Request/Response Scalability

This is a part of a series of posts to document my learnings after watching Udi Dahan’s Advanced Distributed Systems Design course.

It’s time to analyze the scalability characteristics of synchronous request/response operations as in the case of making REST/gRPC/Web Services to call one or more (micro)services, databases.

Typical scenario where the server is running a language with a Garbage Collector to free up memory (Java, .NET languages)

  • Client sends a request to the server
  • Server receives the request
  • Memory is allocated to get info out the request, stored on the heap
  • Server sends a request to another microservice or database
  • Server waits for a response for that request
  • Garbage Collector (GC) comes (after some miliseconds) and asks: Are you done with that memory?
  • Server: Nope, still waiting
  • GC: No problem, marks memory as Gen1
  • GC comes back (after some miliseconds) and asks: Done yet?
  • Server: Nope, still waiting
  • GC: No problem, marks memory as Gen2
  • Now that memory is pinned. The only way to get it out of Gen2 is to do a global GC.Collect
  • Response comes back but GC DOES NOT clear regular memory in Gen2, just the disposables that have gone out of scope.
  • GC.Collect will freeze ALL THE THREADS while GC goes and cleans up the memory in Gen2.

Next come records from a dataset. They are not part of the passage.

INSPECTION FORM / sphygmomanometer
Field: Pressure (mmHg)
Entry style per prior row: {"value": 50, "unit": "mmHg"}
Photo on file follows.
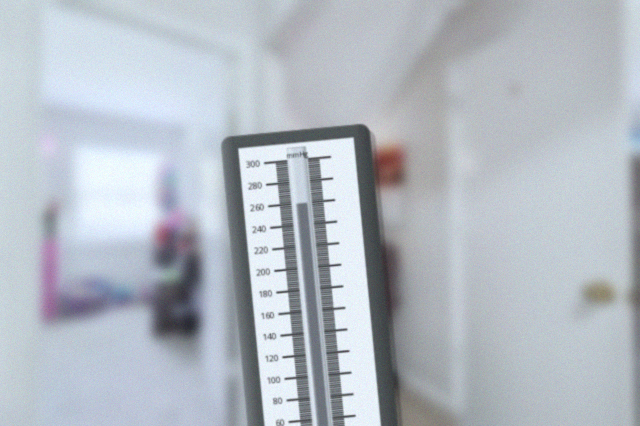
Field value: {"value": 260, "unit": "mmHg"}
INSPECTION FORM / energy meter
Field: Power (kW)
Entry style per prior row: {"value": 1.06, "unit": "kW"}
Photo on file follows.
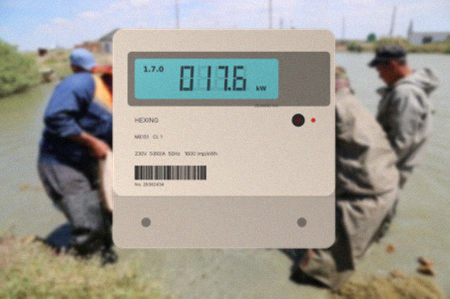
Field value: {"value": 17.6, "unit": "kW"}
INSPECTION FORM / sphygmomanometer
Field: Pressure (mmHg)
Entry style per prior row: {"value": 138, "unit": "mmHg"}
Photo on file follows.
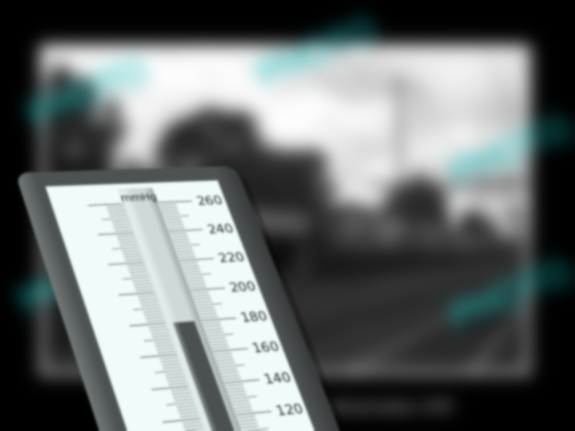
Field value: {"value": 180, "unit": "mmHg"}
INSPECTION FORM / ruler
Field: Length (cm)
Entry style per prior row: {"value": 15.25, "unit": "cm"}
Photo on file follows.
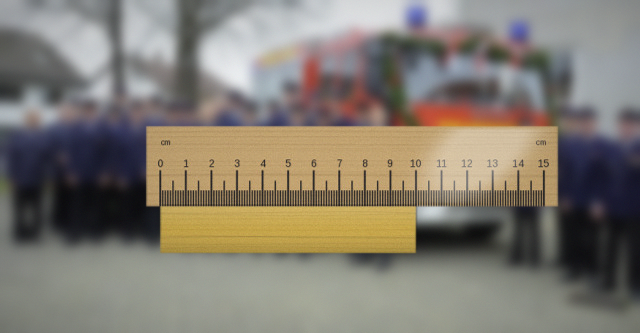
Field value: {"value": 10, "unit": "cm"}
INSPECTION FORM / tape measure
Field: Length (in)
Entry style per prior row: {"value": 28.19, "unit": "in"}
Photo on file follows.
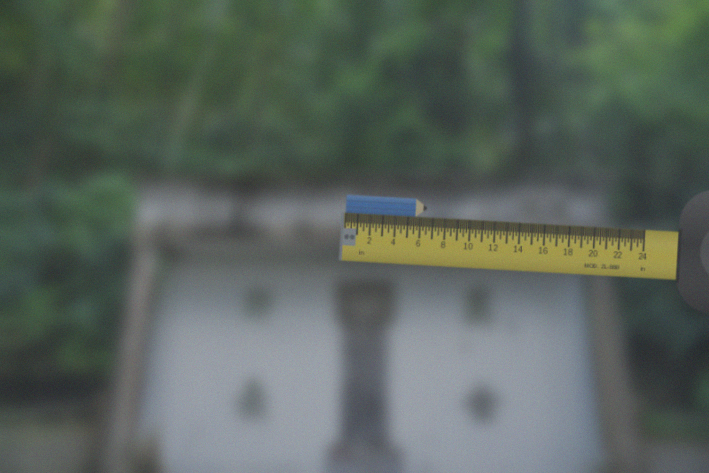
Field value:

I was one of those people who thought that async/await fixes this problem.

No, it doesn’t. That just means the thread gets out of the way so you can take on another request. That actually means you’re gonna fill up faster and use more memory quicker and maybe fail quicker. It is not a solution.
-David Boike

Thanks to ADSD course and to David’s Boike’s presentation, I now understand how under sufficient load, long running queries can exhaust all the memory on a web server.

Today I learned: In addition to being unreliable request/response style interaction does not scale well under load.